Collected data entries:
▼
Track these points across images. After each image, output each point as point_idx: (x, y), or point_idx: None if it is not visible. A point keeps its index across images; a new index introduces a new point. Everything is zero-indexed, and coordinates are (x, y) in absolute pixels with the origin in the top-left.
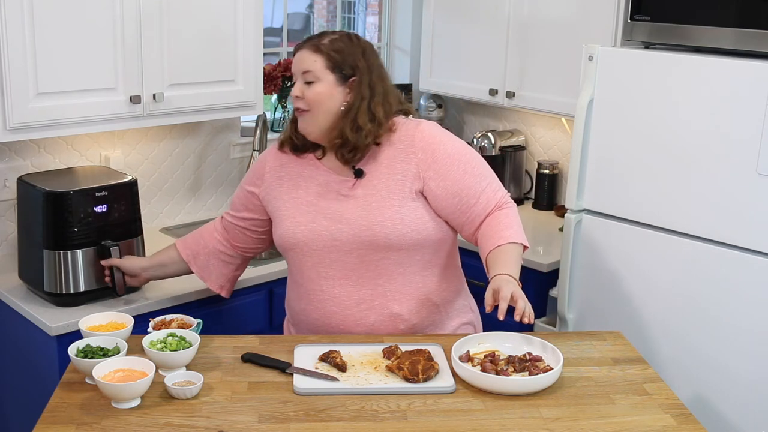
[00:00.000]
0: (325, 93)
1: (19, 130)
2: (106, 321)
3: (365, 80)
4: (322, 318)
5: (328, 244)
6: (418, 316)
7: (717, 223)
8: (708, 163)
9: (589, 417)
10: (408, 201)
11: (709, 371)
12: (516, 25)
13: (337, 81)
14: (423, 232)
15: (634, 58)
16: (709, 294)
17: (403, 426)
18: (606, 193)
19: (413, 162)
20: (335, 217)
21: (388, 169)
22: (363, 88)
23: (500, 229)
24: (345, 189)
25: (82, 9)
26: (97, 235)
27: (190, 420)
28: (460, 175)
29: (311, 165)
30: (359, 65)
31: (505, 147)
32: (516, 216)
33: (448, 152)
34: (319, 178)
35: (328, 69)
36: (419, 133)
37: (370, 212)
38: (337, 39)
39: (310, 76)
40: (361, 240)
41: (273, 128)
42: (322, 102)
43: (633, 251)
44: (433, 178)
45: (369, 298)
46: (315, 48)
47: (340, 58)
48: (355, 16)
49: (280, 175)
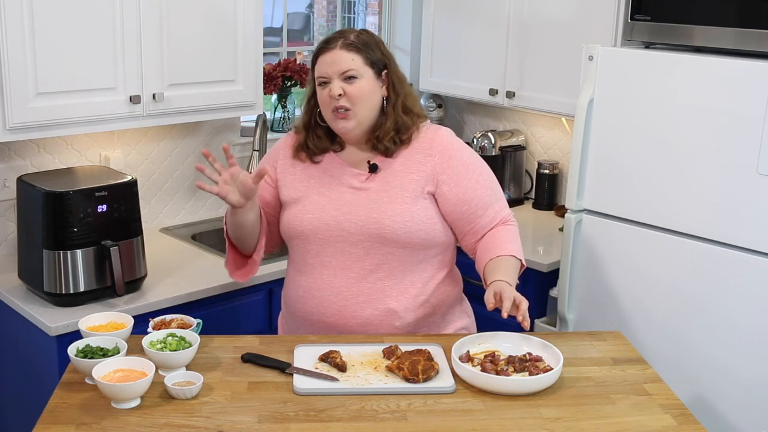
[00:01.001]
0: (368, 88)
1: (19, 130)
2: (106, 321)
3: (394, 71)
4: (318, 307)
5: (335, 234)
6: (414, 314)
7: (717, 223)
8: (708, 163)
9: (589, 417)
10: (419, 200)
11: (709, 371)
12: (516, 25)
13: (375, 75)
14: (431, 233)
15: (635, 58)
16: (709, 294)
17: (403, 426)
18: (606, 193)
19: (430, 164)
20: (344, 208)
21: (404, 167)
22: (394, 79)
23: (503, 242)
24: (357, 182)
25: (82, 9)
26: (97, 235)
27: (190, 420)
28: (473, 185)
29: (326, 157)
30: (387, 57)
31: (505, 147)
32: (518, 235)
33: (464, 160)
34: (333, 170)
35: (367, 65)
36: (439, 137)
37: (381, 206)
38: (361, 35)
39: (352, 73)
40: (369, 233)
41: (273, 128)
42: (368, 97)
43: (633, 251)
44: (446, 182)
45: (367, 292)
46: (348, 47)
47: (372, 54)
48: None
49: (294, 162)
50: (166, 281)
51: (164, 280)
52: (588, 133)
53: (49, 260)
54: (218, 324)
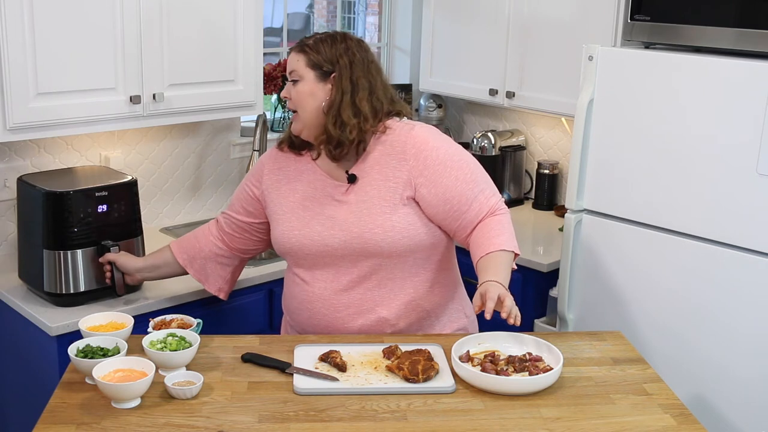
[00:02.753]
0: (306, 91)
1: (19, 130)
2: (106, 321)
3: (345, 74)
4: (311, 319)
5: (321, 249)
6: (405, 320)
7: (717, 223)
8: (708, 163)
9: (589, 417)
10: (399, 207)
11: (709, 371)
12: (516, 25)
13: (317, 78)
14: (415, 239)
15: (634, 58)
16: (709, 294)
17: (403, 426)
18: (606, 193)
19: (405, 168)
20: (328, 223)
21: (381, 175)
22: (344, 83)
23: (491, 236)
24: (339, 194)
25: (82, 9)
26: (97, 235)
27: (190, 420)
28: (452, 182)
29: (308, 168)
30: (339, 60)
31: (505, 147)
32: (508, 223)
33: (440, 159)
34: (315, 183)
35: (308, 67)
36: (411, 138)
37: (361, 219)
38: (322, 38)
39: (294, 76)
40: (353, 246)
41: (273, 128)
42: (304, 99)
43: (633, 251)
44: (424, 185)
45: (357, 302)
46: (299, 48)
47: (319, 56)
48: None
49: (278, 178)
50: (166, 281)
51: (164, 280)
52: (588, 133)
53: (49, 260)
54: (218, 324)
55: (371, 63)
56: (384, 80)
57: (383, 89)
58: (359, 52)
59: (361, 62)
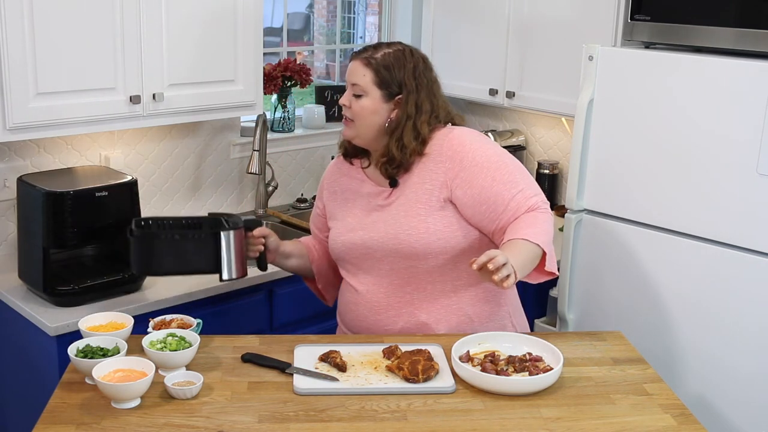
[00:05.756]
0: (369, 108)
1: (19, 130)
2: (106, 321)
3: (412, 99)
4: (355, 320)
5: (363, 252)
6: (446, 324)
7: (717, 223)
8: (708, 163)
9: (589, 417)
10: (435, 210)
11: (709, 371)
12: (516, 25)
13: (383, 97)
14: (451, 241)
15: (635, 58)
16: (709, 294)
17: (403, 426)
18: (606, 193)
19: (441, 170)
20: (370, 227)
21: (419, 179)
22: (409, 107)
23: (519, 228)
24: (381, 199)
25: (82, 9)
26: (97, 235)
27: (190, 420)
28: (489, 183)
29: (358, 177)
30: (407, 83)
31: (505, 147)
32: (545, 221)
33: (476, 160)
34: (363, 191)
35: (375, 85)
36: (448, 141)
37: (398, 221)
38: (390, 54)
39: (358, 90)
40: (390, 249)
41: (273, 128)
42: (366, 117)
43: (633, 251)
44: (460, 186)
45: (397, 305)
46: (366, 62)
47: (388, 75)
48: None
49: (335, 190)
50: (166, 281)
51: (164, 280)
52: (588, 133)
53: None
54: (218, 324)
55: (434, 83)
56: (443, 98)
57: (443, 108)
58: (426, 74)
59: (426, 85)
▲
TRY IT: All records are to be reproduced exactly; the pictures are to be omitted.

RESPONSE TO THE EXERCISE:
Track these points across images. After each image, output each point as point_idx: (x, y), or point_idx: None if it is not visible. A point keeps its index across images; a new index introduces a new point. Everything is zero-indexed, and coordinates are (x, y) in absolute pixels with the origin in the top-left.
[00:00.000]
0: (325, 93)
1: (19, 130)
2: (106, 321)
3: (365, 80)
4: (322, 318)
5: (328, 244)
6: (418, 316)
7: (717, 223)
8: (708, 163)
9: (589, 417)
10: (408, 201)
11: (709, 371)
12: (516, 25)
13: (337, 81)
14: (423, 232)
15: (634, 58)
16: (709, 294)
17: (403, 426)
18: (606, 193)
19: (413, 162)
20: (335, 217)
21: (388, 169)
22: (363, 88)
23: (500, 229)
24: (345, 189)
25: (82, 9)
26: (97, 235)
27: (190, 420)
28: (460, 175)
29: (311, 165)
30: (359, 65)
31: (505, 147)
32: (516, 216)
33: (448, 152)
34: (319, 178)
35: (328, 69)
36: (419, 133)
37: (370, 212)
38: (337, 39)
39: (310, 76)
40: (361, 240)
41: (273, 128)
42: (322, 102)
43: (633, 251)
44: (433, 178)
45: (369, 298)
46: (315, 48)
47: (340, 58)
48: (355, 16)
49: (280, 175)
[00:01.001]
0: (368, 88)
1: (19, 130)
2: (106, 321)
3: (394, 71)
4: (318, 307)
5: (335, 234)
6: (414, 314)
7: (717, 223)
8: (708, 163)
9: (589, 417)
10: (419, 200)
11: (709, 371)
12: (516, 25)
13: (375, 75)
14: (431, 233)
15: (635, 58)
16: (709, 294)
17: (403, 426)
18: (606, 193)
19: (430, 164)
20: (344, 208)
21: (404, 167)
22: (394, 79)
23: (503, 242)
24: (357, 182)
25: (82, 9)
26: (97, 235)
27: (190, 420)
28: (473, 185)
29: (326, 157)
30: (387, 57)
31: (505, 147)
32: (518, 235)
33: (464, 160)
34: (333, 170)
35: (367, 65)
36: (439, 137)
37: (381, 206)
38: (361, 35)
39: (352, 73)
40: (369, 233)
41: (273, 128)
42: (368, 97)
43: (633, 251)
44: (446, 182)
45: (367, 292)
46: (348, 47)
47: (372, 54)
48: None
49: (294, 162)
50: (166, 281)
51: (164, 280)
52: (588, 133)
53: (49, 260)
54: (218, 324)
[00:02.753]
0: (306, 91)
1: (19, 130)
2: (106, 321)
3: (345, 74)
4: (311, 319)
5: (321, 249)
6: (405, 320)
7: (717, 223)
8: (708, 163)
9: (589, 417)
10: (399, 207)
11: (709, 371)
12: (516, 25)
13: (317, 78)
14: (415, 239)
15: (634, 58)
16: (709, 294)
17: (403, 426)
18: (606, 193)
19: (405, 168)
20: (328, 223)
21: (381, 175)
22: (344, 83)
23: (491, 236)
24: (339, 194)
25: (82, 9)
26: (97, 235)
27: (190, 420)
28: (452, 182)
29: (308, 168)
30: (339, 60)
31: (505, 147)
32: (508, 223)
33: (440, 159)
34: (315, 183)
35: (308, 67)
36: (411, 138)
37: (361, 219)
38: (322, 38)
39: (294, 76)
40: (353, 246)
41: (273, 128)
42: (304, 99)
43: (633, 251)
44: (424, 185)
45: (357, 302)
46: (299, 48)
47: (319, 56)
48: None
49: (278, 178)
50: (166, 281)
51: (164, 280)
52: (588, 133)
53: (49, 260)
54: (218, 324)
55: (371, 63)
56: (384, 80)
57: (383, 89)
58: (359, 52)
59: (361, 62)
[00:05.756]
0: (369, 108)
1: (19, 130)
2: (106, 321)
3: (412, 99)
4: (355, 320)
5: (363, 252)
6: (446, 324)
7: (717, 223)
8: (708, 163)
9: (589, 417)
10: (435, 210)
11: (709, 371)
12: (516, 25)
13: (383, 97)
14: (451, 241)
15: (635, 58)
16: (709, 294)
17: (403, 426)
18: (606, 193)
19: (441, 170)
20: (370, 227)
21: (419, 179)
22: (409, 107)
23: (519, 228)
24: (381, 199)
25: (82, 9)
26: (97, 235)
27: (190, 420)
28: (489, 183)
29: (358, 177)
30: (407, 83)
31: (505, 147)
32: (545, 221)
33: (476, 160)
34: (363, 191)
35: (375, 85)
36: (448, 141)
37: (398, 221)
38: (390, 54)
39: (358, 90)
40: (390, 249)
41: (273, 128)
42: (366, 117)
43: (633, 251)
44: (460, 186)
45: (397, 305)
46: (366, 62)
47: (388, 75)
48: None
49: (335, 190)
50: (166, 281)
51: (164, 280)
52: (588, 133)
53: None
54: (218, 324)
55: (434, 83)
56: (443, 98)
57: (443, 108)
58: (426, 74)
59: (426, 85)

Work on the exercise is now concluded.